Treating Drug Addiction
“We needed to have this rehabilitation camp,” said Ashin Dama Linkara. “Without it, our drug problem would spread like fire again one day.”
For the past three years, before the rehabilitation camp was created, Mai Aike Naing and his youth organization trained a network of anti-drug volunteers. These volunteers canvassed the greater Mann Aung area, which includes more than 1,000 households spread across the four villages of Mann Aung, Pha Lin, Pa Dae, and Ju Sai. The volunteers do not carry guns, but they may use sticks and knives to apprehend drug users and sellers.
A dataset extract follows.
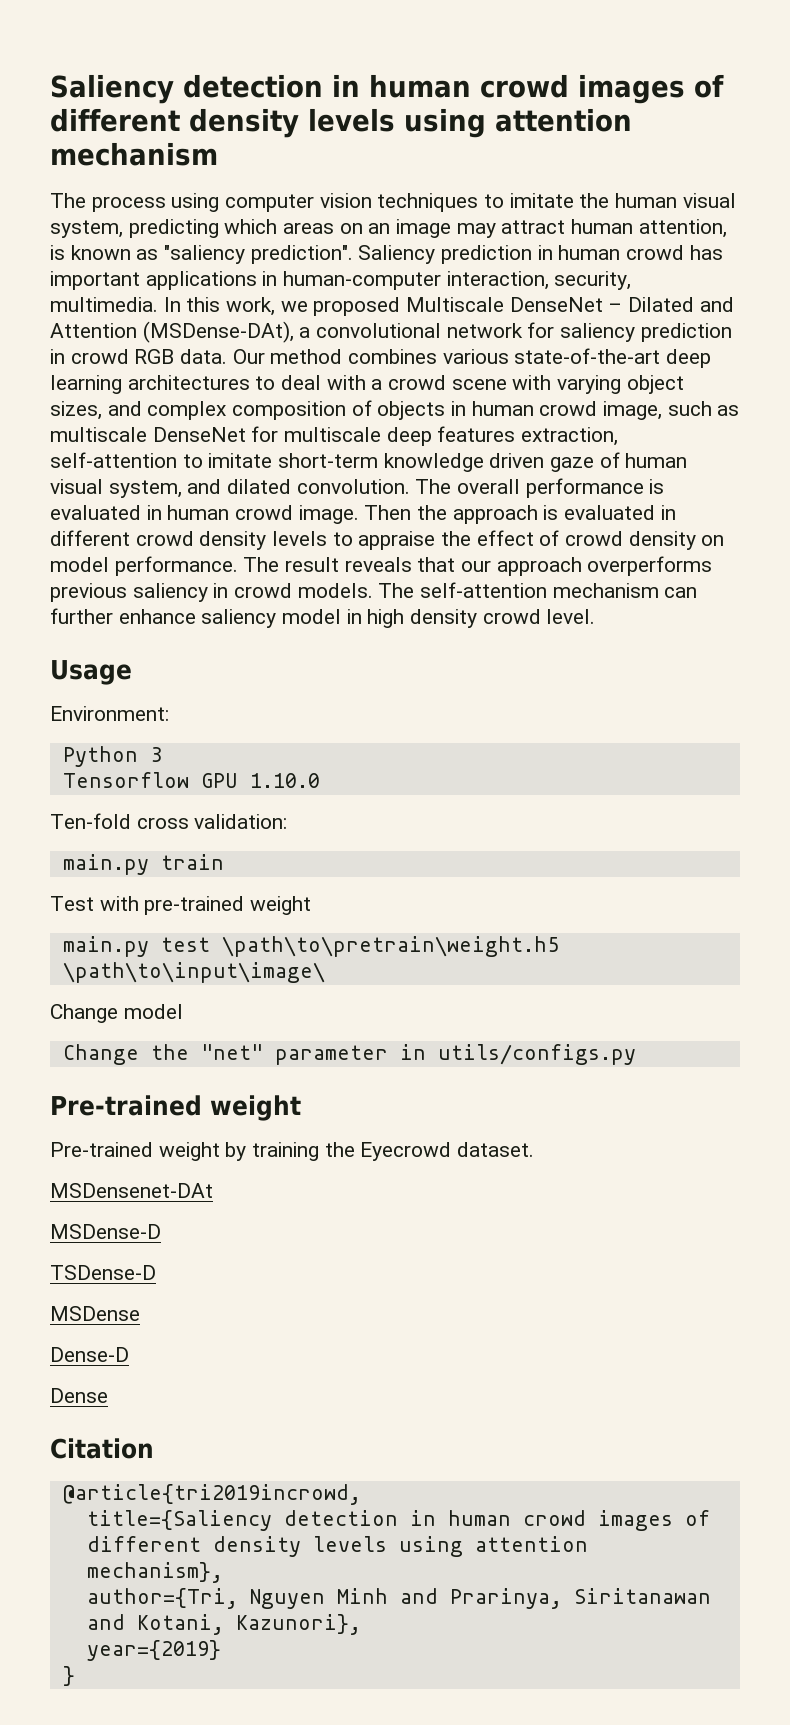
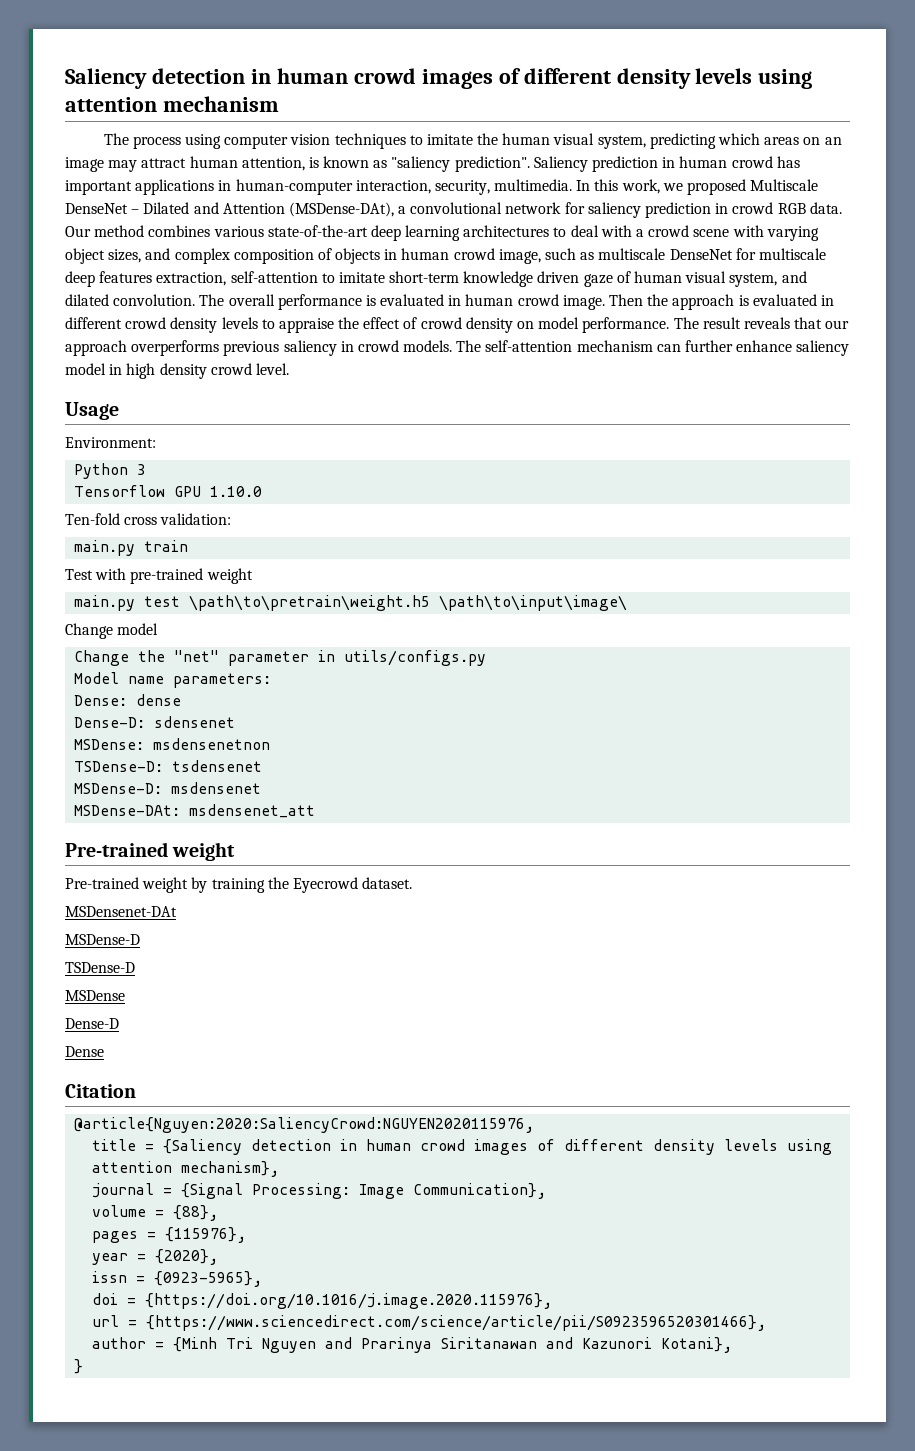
(636, 1054) none -> [74,672,272,688] [74,694,182,706] [74,716,236,728] [74,738,271,750] [74,760,263,772] [74,782,262,794] [74,804,316,818] // Model name parameters: // Dense: dense // Dense-D: sdensenet // MSDense: msdensenetnon // TSDense-D: tsdensenet // MSDense-D: msdensenet // MSDense-DAt: msdensenet_att
[62,1484,361,1505] [86,1510,272,1531] @article{tri2019incrowd, // title={Saliency -> [74,1117,535,1133] [92,1139,243,1155] @article{Nguyen:2020:SaliencyCrowd:NGUYEN2020115976, // title = {Saliency
[86,1588,711,1609] [86,1614,361,1635] [86,1640,221,1661] author={Tri, Nguyen Minh and Prarinya, Siritanawan and Kotani, Kazunori}, // year={2019} -> [92,1183,547,1199] [92,1205,219,1221] [92,1227,247,1243] [92,1249,219,1265] [92,1271,263,1287] [92,1293,553,1309] [92,1315,767,1331] [92,1337,733,1353] journal = {Signal Processing: Image Communication}, // volume = {88}, // pages = {115976}, // year = {2020}, // issn = {0923-5965}, // doi = {https://doi.org/10.1016/j.image.2020.115976}, // url = {https://www.sciencedirect.com/science/article/pii/S0923596520301466}, // author = {Minh Tri Nguyen and Prarinya Siritanawan and Kazunori Kotani},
Since 2014, Mai Aike Naing’s youth volunteers have helped send 10 drug users to prison. As a result, he said that the families of those individuals have experienced a better standard of living once their addicted family members were removed from the home situation.
“I met their families sometimes,” he said. “And they told me how they have better lives after those drug users went to prison.”
But Mai Aike Naing found that prison alone wasn’t enough to solve the addiction crisis. By opening the rehabilitation camp, it encouraged more drug users to come forward and seek treatment, he said.
“Some of our Palaung people were afraid of other ethnic groups,” he said. “Other people would beat and torture them if they tried to go get treatment. So instead, they came to our camp.”
A Community Effort
On a mountainside close to Mann Aung village, many farms once cultivated opium poppies. Local officials said the presence of poppies led to crime—there were thieves in the community, and even cases of domestic violence.
But community leaders intervened with the farmers, and the amount of poppies grown in the area steadily declined. In the areas close to the village, local officials said they haven’t seen anyone growing poppies yet this year.
The rehabilitation camp is operated by volunteers, and local residents provide the food and resources to supply it. Community leaders say the Mann Aung rehabilitation camp is a symbol of successful drug elimination by the community.
All of the camp organizers must contribute their own money to the project.
“Sometimes, we had to go ask the community for food donations,” explained Ashin Dama Linkara. But other than that, he said, “we set this place up on our own.”